Shell will go ahead with the first carbon capture and storage (CCS) project for an oil sands operation in Canada, the company announced.
The Quest project will be built on behalf of the Athabasca Oil Sands Project joint venture owners (Shell, Chevron, and Marathon Oil) with support from the governments of Canada and Alberta.
CCS is critical to meeting the huge projected increase in global energy demand while reducing carbon dioxide (CO2) emissions, said Peter Voser, CEO of Royal Dutch Shell plc. “If you want to achieve climate change goals, CCS has to be part of the solution.
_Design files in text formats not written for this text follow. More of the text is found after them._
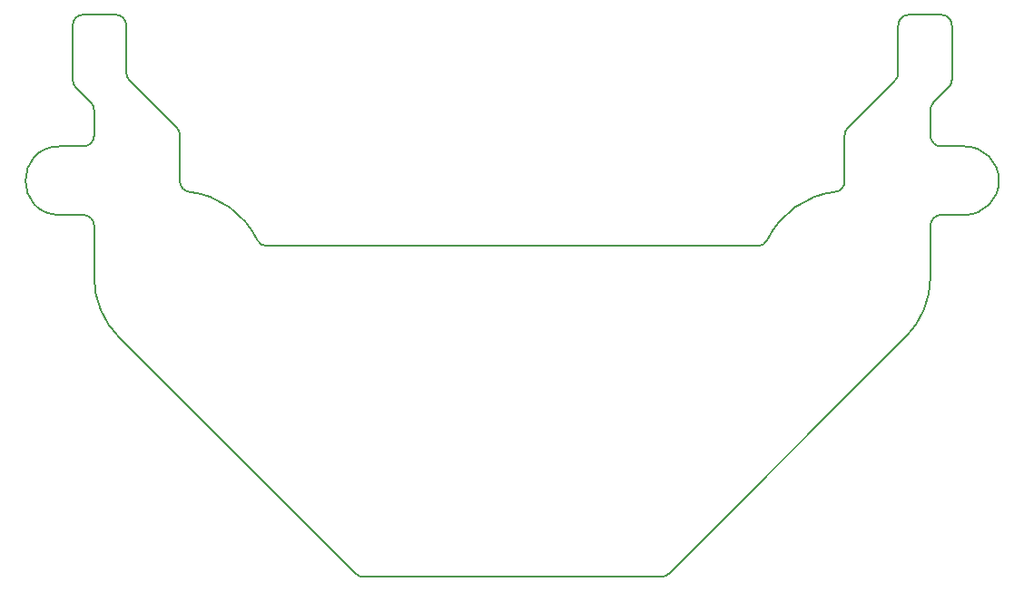
<source format=gbr>
%TF.GenerationSoftware,KiCad,Pcbnew,8.0.1*%
%TF.CreationDate,2024-04-25T23:19:35+09:00*%
%TF.ProjectId,Kicker-20240411,4b69636b-6572-42d3-9230-323430343131,rev?*%
%TF.SameCoordinates,Original*%
%TF.FileFunction,Profile,NP*%
%FSLAX46Y46*%
G04 Gerber Fmt 4.6, Leading zero omitted, Abs format (unit mm)*
G04 Created by KiCad (PCBNEW 8.0.1) date 2024-04-25 23:19:35*
%MOMM*%
%LPD*%
G01*
G04 APERTURE LIST*
%TA.AperFunction,Profile*%
%ADD10C,0.200000*%
%TD*%
G04 APERTURE END LIST*
D10*
X73888884Y-87149537D02*
G75*
G02*
X73000060Y-86155729I111216J993837D01*
G01*
X143292890Y-78807108D02*
X144707103Y-77392894D01*
X146199996Y-82900001D02*
G75*
G02*
X146199996Y-89299999I4J-3199999D01*
G01*
X64999996Y-81900001D02*
G75*
G02*
X63999996Y-82899996I-999996J1D01*
G01*
X63292946Y-77392951D02*
X64707046Y-78807052D01*
X144999997Y-76685801D02*
X144999997Y-71600001D01*
X139999997Y-76028901D02*
G75*
G02*
X139704444Y-76738739I-1000197J1D01*
G01*
X72707173Y-81150325D02*
X68292873Y-76736024D01*
X126883496Y-92211112D02*
X81116396Y-92211112D01*
X127785386Y-91643211D02*
G75*
G02*
X126883496Y-92211102I-901886J432211D01*
G01*
X143999996Y-89300001D02*
X146199996Y-89300001D01*
X64999995Y-90300001D02*
X64999995Y-95100001D01*
X146199996Y-82900001D02*
X143999996Y-82900001D01*
X61799996Y-89300001D02*
X63999996Y-89300001D01*
X68292873Y-76736024D02*
G75*
G02*
X68000015Y-76028933I707027J707024D01*
G01*
X72999996Y-86155729D02*
X72999996Y-81851825D01*
X61799996Y-89300001D02*
G75*
G02*
X61799996Y-82899999I4J3200001D01*
G01*
X63999996Y-89300001D02*
G75*
G02*
X64999999Y-90300001I4J-999999D01*
G01*
X127785387Y-91643211D02*
G75*
G02*
X134111108Y-87149534I7214613J-3456789D01*
G01*
X142999997Y-95100001D02*
G75*
G02*
X140656850Y-100756854I-7999997J1D01*
G01*
X72707173Y-81150325D02*
G75*
G02*
X73000037Y-81851825I-707073J-707075D01*
G01*
X81116396Y-92211112D02*
G75*
G02*
X80214625Y-91643202I4J999912D01*
G01*
X143999996Y-70600001D02*
X140999996Y-70600001D01*
X90100496Y-123100001D02*
X117899496Y-123100001D01*
X66999996Y-70600001D02*
G75*
G02*
X67999999Y-71600001I4J-999999D01*
G01*
X63999996Y-82900001D02*
X61799996Y-82900001D01*
X118606601Y-122807105D02*
G75*
G02*
X117899496Y-123099994I-707101J707105D01*
G01*
X63292947Y-77392950D02*
G75*
G02*
X63000012Y-76685787I707553J707350D01*
G01*
X90100496Y-123100001D02*
G75*
G02*
X89393392Y-122807106I4J1000001D01*
G01*
X67999995Y-76028933D02*
X67999995Y-71600001D01*
X142999997Y-95100001D02*
X142999997Y-90300001D01*
X139704424Y-76738719D02*
X135287401Y-81155743D01*
X144999997Y-76685801D02*
G75*
G02*
X144707088Y-77392879I-999897J1D01*
G01*
X67343143Y-100756855D02*
G75*
G02*
X64999997Y-95100001I5656857J5656855D01*
G01*
X62999995Y-71600001D02*
G75*
G02*
X63999996Y-70599995I1000005J1D01*
G01*
X66999996Y-70600001D02*
X63999996Y-70600001D01*
X134999996Y-86155701D02*
G75*
G02*
X134111114Y-87149593I-1000096J1D01*
G01*
X64707046Y-78807052D02*
G75*
G02*
X65000010Y-79514215I-707446J-707348D01*
G01*
X143999996Y-82900001D02*
G75*
G02*
X142999999Y-81900001I4J1000001D01*
G01*
X139999997Y-71600001D02*
X139999997Y-76028901D01*
X64999996Y-79514215D02*
X64999996Y-81900001D01*
X143999996Y-70600001D02*
G75*
G02*
X144999999Y-71600001I4J-999999D01*
G01*
X134999996Y-81857501D02*
G75*
G02*
X135287409Y-81155751I1000404J1D01*
G01*
X134999996Y-81857501D02*
X134999996Y-86155701D01*
X73888884Y-87149538D02*
G75*
G02*
X80214608Y-91643210I-888884J-7950462D01*
G01*
X142999996Y-79514201D02*
G75*
G02*
X143292902Y-78807120I999904J1D01*
G01*
X142999997Y-90300001D02*
G75*
G02*
X143999996Y-89299997I1000003J1D01*
G01*
X67343142Y-100756856D02*
X89393392Y-122807106D01*
X142999996Y-81900001D02*
X142999996Y-79514201D01*
X62999995Y-71600001D02*
X62999995Y-76685787D01*
X139999997Y-71600001D02*
G75*
G02*
X140999996Y-70599997I1000003J1D01*
G01*
X118606601Y-122807105D02*
X140656851Y-100756855D01*
M02*

</source>
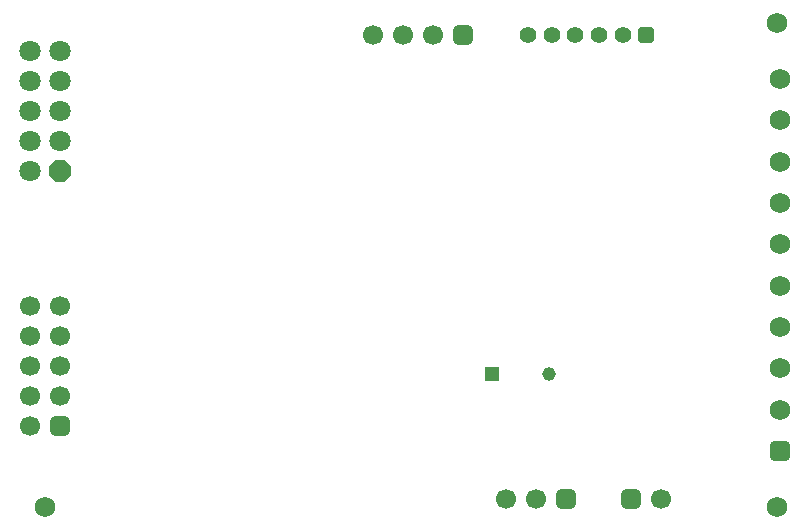
<source format=gbs>
G04*
G04 #@! TF.GenerationSoftware,Altium Limited,Altium Designer,21.0.8 (223)*
G04*
G04 Layer_Color=16711935*
%FSLAX24Y24*%
%MOIN*%
G70*
G04*
G04 #@! TF.SameCoordinates,FDC07EFC-1B29-4822-A7E3-1CBBEB92D143*
G04*
G04*
G04 #@! TF.FilePolarity,Negative*
G04*
G01*
G75*
%ADD69C,0.0669*%
G04:AMPARAMS|DCode=70|XSize=66.9mil|YSize=66.9mil|CornerRadius=17.7mil|HoleSize=0mil|Usage=FLASHONLY|Rotation=90.000|XOffset=0mil|YOffset=0mil|HoleType=Round|Shape=RoundedRectangle|*
%AMROUNDEDRECTD70*
21,1,0.0669,0.0315,0,0,90.0*
21,1,0.0315,0.0669,0,0,90.0*
1,1,0.0354,0.0157,0.0157*
1,1,0.0354,0.0157,-0.0157*
1,1,0.0354,-0.0157,-0.0157*
1,1,0.0354,-0.0157,0.0157*
%
%ADD70ROUNDEDRECTD70*%
%ADD71C,0.0709*%
%ADD72P,0.0767X8X112.5*%
G04:AMPARAMS|DCode=73|XSize=66.9mil|YSize=66.9mil|CornerRadius=17.7mil|HoleSize=0mil|Usage=FLASHONLY|Rotation=180.000|XOffset=0mil|YOffset=0mil|HoleType=Round|Shape=RoundedRectangle|*
%AMROUNDEDRECTD73*
21,1,0.0669,0.0315,0,0,180.0*
21,1,0.0315,0.0669,0,0,180.0*
1,1,0.0354,-0.0157,0.0157*
1,1,0.0354,0.0157,0.0157*
1,1,0.0354,0.0157,-0.0157*
1,1,0.0354,-0.0157,-0.0157*
%
%ADD73ROUNDEDRECTD73*%
%ADD74C,0.0551*%
G04:AMPARAMS|DCode=75|XSize=55.1mil|YSize=55.1mil|CornerRadius=14.8mil|HoleSize=0mil|Usage=FLASHONLY|Rotation=180.000|XOffset=0mil|YOffset=0mil|HoleType=Round|Shape=RoundedRectangle|*
%AMROUNDEDRECTD75*
21,1,0.0551,0.0256,0,0,180.0*
21,1,0.0256,0.0551,0,0,180.0*
1,1,0.0295,-0.0128,0.0128*
1,1,0.0295,0.0128,0.0128*
1,1,0.0295,0.0128,-0.0128*
1,1,0.0295,-0.0128,-0.0128*
%
%ADD75ROUNDEDRECTD75*%
%ADD76R,0.0453X0.0453*%
%ADD77C,0.0453*%
%ADD78C,0.0689*%
G04:AMPARAMS|DCode=79|XSize=68.9mil|YSize=68.9mil|CornerRadius=18.2mil|HoleSize=0mil|Usage=FLASHONLY|Rotation=90.000|XOffset=0mil|YOffset=0mil|HoleType=Round|Shape=RoundedRectangle|*
%AMROUNDEDRECTD79*
21,1,0.0689,0.0325,0,0,90.0*
21,1,0.0325,0.0689,0,0,90.0*
1,1,0.0364,0.0162,0.0162*
1,1,0.0364,0.0162,-0.0162*
1,1,0.0364,-0.0162,-0.0162*
1,1,0.0364,-0.0162,0.0162*
%
%ADD79ROUNDEDRECTD79*%
D69*
X3248Y7701D02*
D03*
Y6701D02*
D03*
X2248Y7701D02*
D03*
Y6701D02*
D03*
X3248Y5701D02*
D03*
X2248D02*
D03*
Y4701D02*
D03*
X3248D02*
D03*
X2248Y3701D02*
D03*
X13697Y16732D02*
D03*
X14697D02*
D03*
X15697D02*
D03*
X19134Y1260D02*
D03*
X18134D02*
D03*
X23295D02*
D03*
D70*
X3248Y3701D02*
D03*
D71*
X2256Y16173D02*
D03*
Y14173D02*
D03*
Y15173D02*
D03*
X3256Y16173D02*
D03*
Y15173D02*
D03*
X2256Y12173D02*
D03*
X3256Y13173D02*
D03*
X2256D02*
D03*
X3256Y14173D02*
D03*
D72*
Y12173D02*
D03*
D73*
X16697Y16732D02*
D03*
X20134Y1260D02*
D03*
X22295D02*
D03*
D74*
X21220Y16732D02*
D03*
X22008D02*
D03*
X20433D02*
D03*
X19646D02*
D03*
X18858D02*
D03*
D75*
X22795D02*
D03*
D76*
X17642Y5413D02*
D03*
D77*
X19563D02*
D03*
D78*
X27274Y15256D02*
D03*
Y13878D02*
D03*
Y12500D02*
D03*
Y8366D02*
D03*
Y4232D02*
D03*
Y5610D02*
D03*
Y6988D02*
D03*
Y9744D02*
D03*
Y11122D02*
D03*
X2756Y984D02*
D03*
X27165D02*
D03*
Y17126D02*
D03*
D79*
X27274Y2854D02*
D03*
M02*

</source>
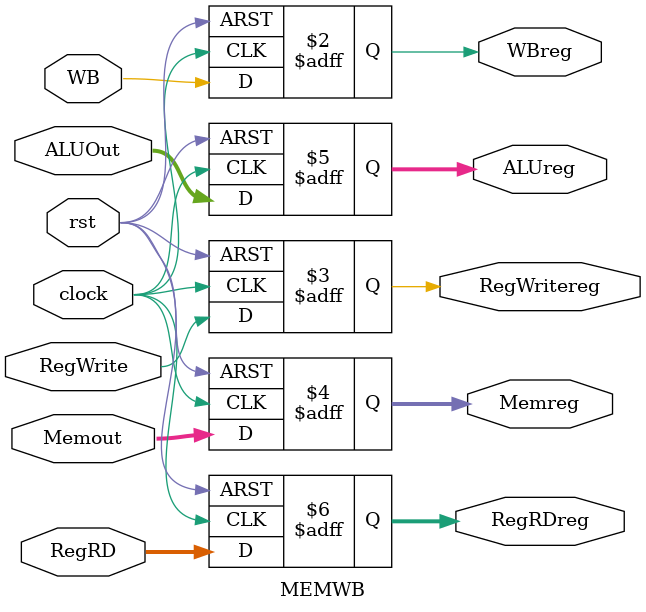
<source format=v>
module MEMWB(clock,rst,WB,RegWrite, RegWritereg,Memout,ALUOut,RegRD,WBreg,Memreg,ALUreg,RegRDreg); 
    input clock,rst; 
    input WB, RegWrite; 
    input [4:0] RegRD; 
    input [31:0] Memout,ALUOut; 
    output reg WBreg, RegWritereg; 
    output reg [31:0] Memreg,ALUreg; 
    output reg [4:0] RegRDreg; 

    always@(posedge clock,posedge rst)
    if (rst)
    begin
        WBreg <= 0; 
        RegWritereg <= 0; 
        Memreg <= 0; 
        ALUreg <= 0; 
        RegRDreg <= 0; 
    end
    else
    begin 
        WBreg <= WB; 
        RegWritereg <= RegWrite;
        Memreg <= Memout; 
        ALUreg <= ALUOut; 
        RegRDreg <= RegRD; 
    end 
    
endmodule 
</source>
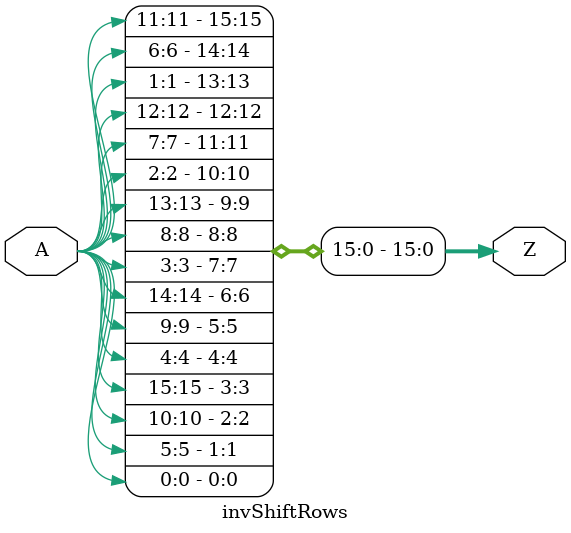
<source format=v>
`timescale 1ns/1ps

module invShiftRows(/*AUTOARG*/
   // Outputs
   Z,
   // Inputs
   A
   );

   input [15:0] A;
   output [31:0] Z;

   assign Z[0] = A[0];
   assign Z[1] = A[5];
   assign Z[2] = A[10];
   assign Z[3] = A[15];
   assign Z[4] = A[4];
   assign Z[5] = A[9];
   assign Z[6] = A[14];
   assign Z[7] = A[3];
   assign Z[8] = A[8];
   assign Z[9] = A[13];
   assign Z[10] = A[2];
   assign Z[11] = A[7];
   assign Z[12] = A[12];
   assign Z[13] = A[1];
   assign Z[14] = A[6];
   assign Z[15] = A[11];
   

endmodule // invShiftRows

</source>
We are helping to advance CCS technology on a number of fronts around the world, but Quest will be our flagship project.”
Alberta’s oil sands are a secure, reliable source of energy and an economic engine which drives employment, trainin, and business development across Canada and beyond. “We will need all sources of energy to meet world demand in the coming decades,” Voser said. “Lower CO2 energy sources will grow, but even by 2050 at least 65% of our energy will still come from fossil fuels, so CCS will be important to manage climate impacts.”
The Athabasca Oil Sands project produces bitumen, which is piped to Shell’s Scotford Upgrader near Edmonton, Alberta. From late 2015, Quest will capture and store deep underground more than one million tons a year of CO2 produced in bitumen processing. Quest will reduce direct emissions from the Scotford Upgrader by up to 35%, the equivalent of taking 175,000 North American cars off the road annually.
Both the Canadian federal and Albertan provincial governments have identified CCS as an important technology in their strategies to reduce CO2 emissions. The Alberta government will invest $745 million in Quest from a $2 billion fund to support CCS, while thegGovernment of Canada will invest $120 million through its Clean Energy Fund.
The International Energy Agency (IEA) calls CCS “a crucial part of worldwide efforts to limit global warming” and estimates that it could deliver about one-fifth of necessary worldwide reductions in greenhouse gases by 2050. Shell also is working with governments and experts to help the development of CCS in other countries, including projects in Norway and Australia.
Quest is the world’s first commercial-scale CCS project to tackle carbon emissions in the oil sands, and the first CCS project in which Shell will hold majority ownership and act as designer, builder and operator. It will also form the core of Shell’s CCS research program and help develop Shell’s CO2 capture technology.
Shell has received the necessary federal and provincial regulatory approvals for Quest. Construction has begun and will employ an average of about 400 skilled trades workers over roughly 30 months, peaking at about 700.